An important question not addressed by this study is why XMRV was originally detected in multiple prostate tumors obtained from patients at the Cleveland Clinic. The authors seem to be working on this problem, as they state that “…the sequence of XMRV present in 22Rv1 cells is virtually identical with XMRV cloned using human prostate samples, thus suggesting laboratory contamination with XMRV nucleic acid from 22Rv1 cells as the source. Further experiments designed to confirm or refute this hypothesis are currently underway.”

No biological evidence of XMRV in blood or prostatic fluid from prostate cancer patients. Samples from individuals with prostate cancer were tested for the presence of infectious XMRV and for antibodies against the virus. Neither infectious virus nor antibodies were detected in blood plasma (n = 29) or prostate secretions (n = 5). Among these were five specimens that had previously tested positive for XMRV DNA, including two from the original study. The authors conclude that the results “support the conclusion from other studies that XMRV has not entered the human population”.

Susceptibility of human lymphoid tissue cultured ex vivo to Xenotropic murine leukemia virus-related virus (XMRV) infection. Although XMRV is not known to cause human disease, whether it has to potential to do so is unknown. The virus can infect a variety of cultured human cells including peripheral blood mononuclear cells and neuronal cells. In this study the authors placed human tonsillar tissue in culture and infected it with XMRV. Proviral (integrated) DNA could be detected in the cells several weeks after infection and virus particles were released into the medium. However these released viruses could not infect fresh tonsillar tissue, possibly due to modification by innate antiviral restriction factors such as APOBEC, which is known to inhibit XMRV infectivity.

Based on their findings the authors conclude that “laboratories working with XMRV producing cell lines should be aware of the potential biohazard risk of working with this replication-competent retrovirus”.

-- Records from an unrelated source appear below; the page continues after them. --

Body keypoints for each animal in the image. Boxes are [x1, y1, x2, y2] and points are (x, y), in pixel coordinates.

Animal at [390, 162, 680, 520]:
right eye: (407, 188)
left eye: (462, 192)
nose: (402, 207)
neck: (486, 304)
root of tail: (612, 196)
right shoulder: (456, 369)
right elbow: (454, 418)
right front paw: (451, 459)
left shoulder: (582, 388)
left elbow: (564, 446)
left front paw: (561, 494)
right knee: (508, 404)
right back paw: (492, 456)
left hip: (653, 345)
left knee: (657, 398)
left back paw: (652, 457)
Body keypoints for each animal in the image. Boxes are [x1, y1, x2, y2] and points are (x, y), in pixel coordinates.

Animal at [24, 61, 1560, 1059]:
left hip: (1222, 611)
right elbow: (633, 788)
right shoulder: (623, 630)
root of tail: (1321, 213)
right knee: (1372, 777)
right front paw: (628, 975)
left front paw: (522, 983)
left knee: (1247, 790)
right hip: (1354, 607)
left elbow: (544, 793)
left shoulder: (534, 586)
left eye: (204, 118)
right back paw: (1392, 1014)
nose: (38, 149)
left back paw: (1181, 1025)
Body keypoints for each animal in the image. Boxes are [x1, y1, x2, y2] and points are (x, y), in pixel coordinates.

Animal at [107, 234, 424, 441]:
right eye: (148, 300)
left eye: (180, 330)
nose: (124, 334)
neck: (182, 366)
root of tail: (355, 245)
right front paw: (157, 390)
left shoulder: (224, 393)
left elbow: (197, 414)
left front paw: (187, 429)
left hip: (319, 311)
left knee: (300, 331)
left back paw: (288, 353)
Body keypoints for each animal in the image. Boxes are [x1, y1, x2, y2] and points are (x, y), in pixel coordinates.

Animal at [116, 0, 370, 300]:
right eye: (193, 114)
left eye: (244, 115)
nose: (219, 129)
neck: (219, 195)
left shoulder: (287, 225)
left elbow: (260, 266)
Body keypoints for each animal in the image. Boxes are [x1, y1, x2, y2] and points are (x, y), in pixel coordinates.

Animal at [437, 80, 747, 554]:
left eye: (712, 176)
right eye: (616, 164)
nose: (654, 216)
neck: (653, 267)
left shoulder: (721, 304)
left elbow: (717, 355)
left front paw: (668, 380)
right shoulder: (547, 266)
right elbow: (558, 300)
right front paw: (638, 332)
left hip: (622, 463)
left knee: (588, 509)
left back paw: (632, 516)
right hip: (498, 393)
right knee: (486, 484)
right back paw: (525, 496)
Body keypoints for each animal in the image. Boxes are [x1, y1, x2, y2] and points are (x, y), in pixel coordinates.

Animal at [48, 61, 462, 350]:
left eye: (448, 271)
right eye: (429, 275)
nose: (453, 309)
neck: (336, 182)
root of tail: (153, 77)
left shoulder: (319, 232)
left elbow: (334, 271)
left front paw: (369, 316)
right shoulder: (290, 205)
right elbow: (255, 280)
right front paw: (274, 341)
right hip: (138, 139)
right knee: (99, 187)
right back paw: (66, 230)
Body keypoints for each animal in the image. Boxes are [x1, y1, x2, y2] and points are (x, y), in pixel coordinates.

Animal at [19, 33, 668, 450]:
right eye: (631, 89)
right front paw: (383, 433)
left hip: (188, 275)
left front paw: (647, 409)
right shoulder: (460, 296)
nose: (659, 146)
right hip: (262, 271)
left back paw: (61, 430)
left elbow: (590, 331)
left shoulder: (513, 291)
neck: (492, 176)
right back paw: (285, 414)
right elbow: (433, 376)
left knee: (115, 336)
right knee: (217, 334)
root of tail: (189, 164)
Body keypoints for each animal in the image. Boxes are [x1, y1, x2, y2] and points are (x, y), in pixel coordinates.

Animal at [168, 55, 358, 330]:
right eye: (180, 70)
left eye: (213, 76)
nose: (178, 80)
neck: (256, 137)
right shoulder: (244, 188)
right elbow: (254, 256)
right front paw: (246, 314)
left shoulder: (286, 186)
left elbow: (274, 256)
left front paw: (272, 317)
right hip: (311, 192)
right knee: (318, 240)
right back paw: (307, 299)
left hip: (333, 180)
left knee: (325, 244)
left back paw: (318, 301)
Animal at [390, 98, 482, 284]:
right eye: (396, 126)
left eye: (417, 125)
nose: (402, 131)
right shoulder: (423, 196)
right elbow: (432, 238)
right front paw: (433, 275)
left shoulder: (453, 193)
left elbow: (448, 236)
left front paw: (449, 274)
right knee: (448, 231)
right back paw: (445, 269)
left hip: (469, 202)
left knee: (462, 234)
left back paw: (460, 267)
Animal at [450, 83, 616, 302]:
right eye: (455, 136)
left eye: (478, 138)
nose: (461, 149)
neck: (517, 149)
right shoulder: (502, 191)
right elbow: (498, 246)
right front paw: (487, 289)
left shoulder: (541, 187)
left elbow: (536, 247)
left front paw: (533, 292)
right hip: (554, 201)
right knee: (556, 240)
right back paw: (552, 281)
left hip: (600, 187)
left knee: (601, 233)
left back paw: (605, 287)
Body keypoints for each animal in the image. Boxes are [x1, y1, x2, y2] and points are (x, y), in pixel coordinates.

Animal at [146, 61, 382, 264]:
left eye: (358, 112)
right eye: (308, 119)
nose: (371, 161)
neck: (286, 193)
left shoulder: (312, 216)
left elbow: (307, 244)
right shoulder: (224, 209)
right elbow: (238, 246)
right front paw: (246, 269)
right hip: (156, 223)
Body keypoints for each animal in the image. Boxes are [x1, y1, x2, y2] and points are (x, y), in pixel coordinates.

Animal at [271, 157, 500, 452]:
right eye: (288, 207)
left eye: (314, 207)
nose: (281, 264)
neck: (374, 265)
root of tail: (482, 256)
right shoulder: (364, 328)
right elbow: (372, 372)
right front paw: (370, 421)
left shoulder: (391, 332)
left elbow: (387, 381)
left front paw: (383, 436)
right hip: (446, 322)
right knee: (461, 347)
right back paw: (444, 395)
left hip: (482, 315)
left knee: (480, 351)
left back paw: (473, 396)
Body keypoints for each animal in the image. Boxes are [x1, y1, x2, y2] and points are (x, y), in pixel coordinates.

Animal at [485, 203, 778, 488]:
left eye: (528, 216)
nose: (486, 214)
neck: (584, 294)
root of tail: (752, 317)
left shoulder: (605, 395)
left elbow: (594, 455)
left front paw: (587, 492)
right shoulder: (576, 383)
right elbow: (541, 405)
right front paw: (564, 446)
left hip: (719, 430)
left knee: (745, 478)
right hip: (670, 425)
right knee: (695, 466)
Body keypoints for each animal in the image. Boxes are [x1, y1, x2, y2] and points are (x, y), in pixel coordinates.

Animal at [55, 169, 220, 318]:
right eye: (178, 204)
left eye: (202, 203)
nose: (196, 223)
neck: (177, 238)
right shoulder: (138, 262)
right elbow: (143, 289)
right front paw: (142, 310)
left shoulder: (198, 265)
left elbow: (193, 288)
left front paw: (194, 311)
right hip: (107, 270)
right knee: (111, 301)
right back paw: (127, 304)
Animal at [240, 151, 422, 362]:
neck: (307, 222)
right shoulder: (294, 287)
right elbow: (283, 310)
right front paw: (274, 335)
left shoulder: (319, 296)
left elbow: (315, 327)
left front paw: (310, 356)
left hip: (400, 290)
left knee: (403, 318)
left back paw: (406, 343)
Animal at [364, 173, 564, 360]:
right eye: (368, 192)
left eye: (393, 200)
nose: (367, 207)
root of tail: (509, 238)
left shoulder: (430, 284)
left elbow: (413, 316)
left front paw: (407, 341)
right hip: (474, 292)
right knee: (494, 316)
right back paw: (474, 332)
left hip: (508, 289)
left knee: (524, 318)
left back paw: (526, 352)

It is clear that XMRV does not cause chronic fatigue syndrome; the original findings of Lombardi and colleagues linking the virus to this disease have been retracted by the journal. However there are still two papers in the literature that report the presence of XMRV in prostate – the original XMRV discovery paper and one from Ila Singh’s laboratory. In both papers XMRV detection in tissues was accomplished by using serological procedures. Based on the papers summarized here, the assays did not detect XMRV – but a satisfactory explanation for the positive signals has not yet been provided.